### Texte fourni

À l’ère où la redéfinition de notre manière d’habiter le monde relève désormais d’une question de survie, l’art contemporain participe à une réflexion sur les enjeux environnementaux, la relation que nous entretenons avec notre planète, notre manière d’habiter le monde, et contribue à nous permettre de repenser notre humanité. Il y est de même de plus en plus question de vivant, plutôt que de nature. Cela suppose de ne plus vouloir envisager la nature comme un décor de paysage, mais de repenser le monde comme un espace où l’ordre établi entre les espèces est remis à plat.

C’est dans ce continuum entre les différents ordres du vivant, mais aussi entre l’espace naturel et l’espace numérique, que s’inscrit le travail d’Ania Soliman qui interroge les relations entre la nature et la technologie et propose des réponses, sur le mode réel ou imaginaire, à notre expérience de vie dans l’espace numérique.

Détail de Terraform 1, 2022, crayon de couleur, encaustique, acrylique, encre sur papier, 4 panneaux de 280 x 115 cm chacun, Galerie Sfeir-Semler, Beyrouth

Ania Soliman est une artiste interdisciplinaire basée à Paris. Née à Varsovie en 1970 d’une mère polonaise et d’un père égyptien, elle a vécu au Caire et à Bagdad avant de partir pour les États-Unis, où elle a étudié à Harvard puis à Columbia. Son travail est ancré dans le dessin qu’elle associe à des pratiques de traçage, de coloration, de lettrage, de superpositions et de transformation de matériaux sources comme les images numériques. Terraform est le titre de son exposition à la galerie Sfeir Semler qui s’étendra jusqu’au 7 janvier 2023.

Ania Soliman part de l’idée de "terraform" pour développer toute une poétique de la machine et de son lien avec l’homme et la nature. Initialement, le mot provient de la littérature science-fictive des années 50. Il désigne une entreprise selon laquelle on "terraforme" une planète pour en faire une planète qui ressemble à la terre. "Une idée de mâle colonialiste", dit Soliman. Mais ce qui est intéressant dans la langue et aussi dans la technologie, c’est que les objets y deviennent souvent quelque chose d’autre. Ce qui se passe linguistiquement a en l’occurrence ceci de fascinant que les mots migrent d’un registre à un autre et se transforment. Le terraform est ainsi aujourd’hui connu, dans le langage informatique, comme un logiciel en accès libre. On serait donc en train de "terraformer" l’espace numérique. Ou le contraire, dirait Soliman qui, partant de là, décide de "féminiser" le concept et de modifier la compréhension qu’on en a: toutes les formes sont des terraformes.  Tout ce que nous produisons – objets techniques, technologiques ou culturels – fait partie de la nature, ainsi que nous-mêmes. Ces formes produisent constamment de nouvelles formes, et toutes ces formes produisent de la valeur. L’univers naturel et l’univers numérique n’existent pas en dehors de nous. Les machines développent un nouveau langage pour parler avec nous, de même que nous développons un nouveau langage pour parler aux machines. Terraform interroge les frontières – artificielles – entre des mondes qui se recyclent les uns dans les autres. Bien plus qu’un concept, c’est un habitus.

### Consigne
Rédigez la suite du texte consacré à Terraform, l'exposition d'Ania Soliman, à partir de sa dernière phrase. Les lignes constituent un matériau à part, indépendant du texte.

### Données sources
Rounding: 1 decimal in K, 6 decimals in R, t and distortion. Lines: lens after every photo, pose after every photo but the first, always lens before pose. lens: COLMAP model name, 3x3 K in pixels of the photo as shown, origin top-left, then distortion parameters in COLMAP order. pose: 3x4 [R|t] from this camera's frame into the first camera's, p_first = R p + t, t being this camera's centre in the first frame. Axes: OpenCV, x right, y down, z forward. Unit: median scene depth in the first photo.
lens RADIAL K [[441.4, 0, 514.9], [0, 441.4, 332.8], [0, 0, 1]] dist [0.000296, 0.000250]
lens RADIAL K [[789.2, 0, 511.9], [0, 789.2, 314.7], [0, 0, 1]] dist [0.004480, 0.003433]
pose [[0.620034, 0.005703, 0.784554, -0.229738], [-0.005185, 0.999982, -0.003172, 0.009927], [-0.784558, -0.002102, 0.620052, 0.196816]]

* * *

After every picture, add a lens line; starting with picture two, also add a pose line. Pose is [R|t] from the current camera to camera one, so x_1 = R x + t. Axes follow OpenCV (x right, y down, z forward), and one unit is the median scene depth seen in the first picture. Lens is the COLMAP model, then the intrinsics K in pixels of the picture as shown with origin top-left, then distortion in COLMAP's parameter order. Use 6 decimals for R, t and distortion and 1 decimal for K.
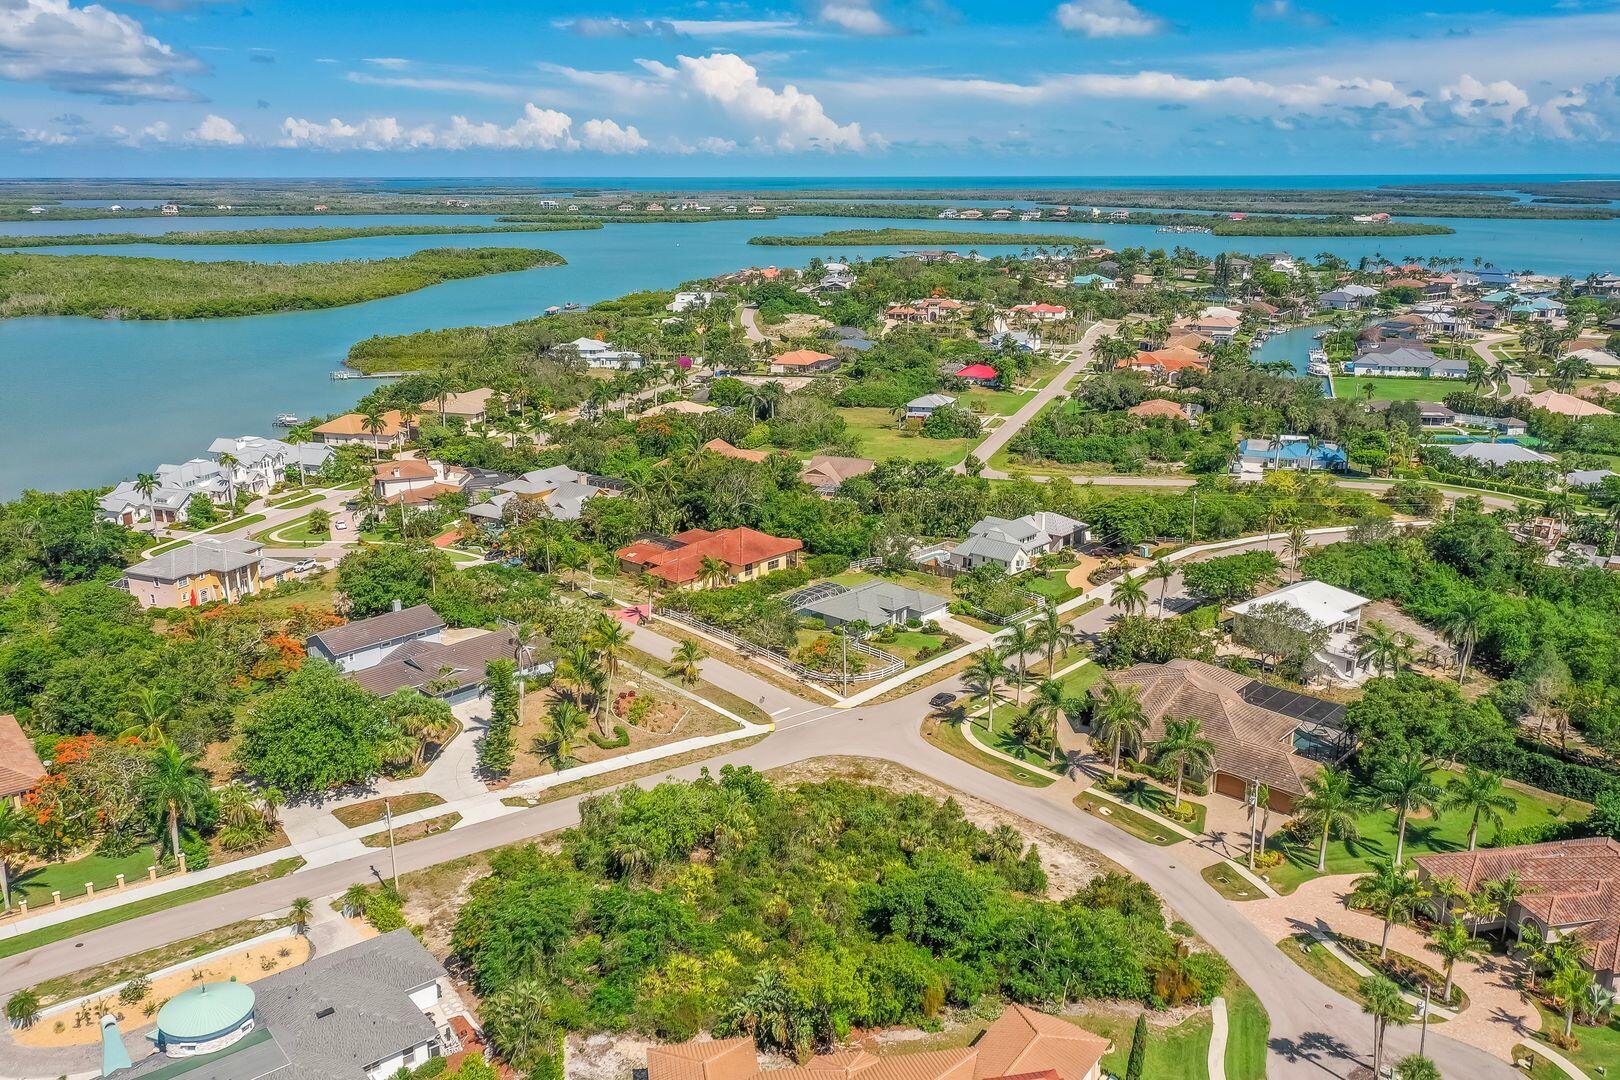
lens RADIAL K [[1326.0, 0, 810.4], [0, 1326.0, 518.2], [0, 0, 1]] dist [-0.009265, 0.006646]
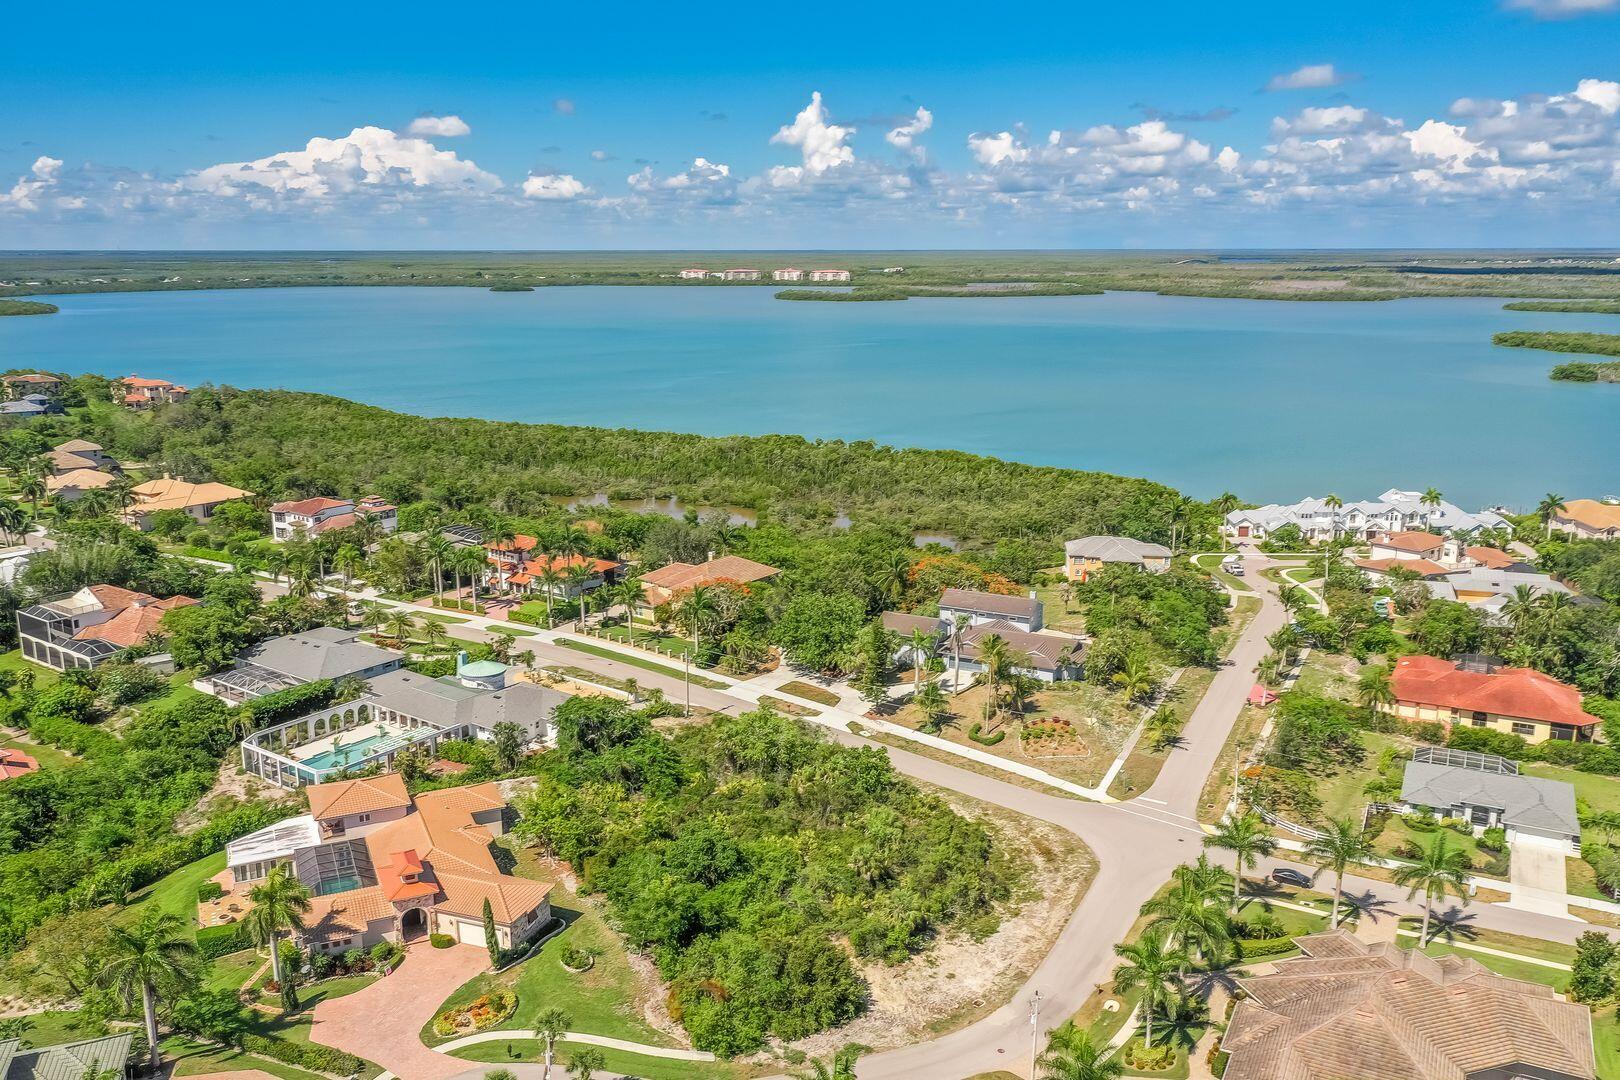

### Réponse
La question que pose cette exposition pourrait être formulée de la manière suivante: comment peut-on collaborer avec la machine pour produire de l’art? Les travaux d’Ania Soliman sont une tentative de réponse. Le principe est le suivant: Soliman se saisit d’une image numérique – fond d’écran parmi les nombreux disponibles sur la toile – sur laquelle elle superpose des dessins empruntant à l’esthétique numérique et qu’elle reproduit de manière quasi obsessionnelle, jusqu’à ce que cette image lui devienne très familière. C’est toute une procédure qui recrée l’expérience immersive de l’image d’origine.

Dans la série Rainforest, elle travaille sur du papier de grand format, superpose au modèle numérique représentant une imagerie animalière et végétale de la forêt tropicale des couches de dessins, dans un langage très codifié mimant la binarité du langage informatique, le tout recouvert d’une couche de peinture monochrome d’un vert phtalo. Tournant autour de ce papier grand format, le corps s’inscrit, lui aussi, dans la digitalité. "C’est une manière de médier, par le corps, notre rapport au numérique, une manière de travailler avec lui au lieu de prétendre qu’il n’est pas là", dit Soliman. Une manière de créer une technologie meilleure de telle sorte que le corps s’y sente chez lui, un monde dans lequel il peut survivre.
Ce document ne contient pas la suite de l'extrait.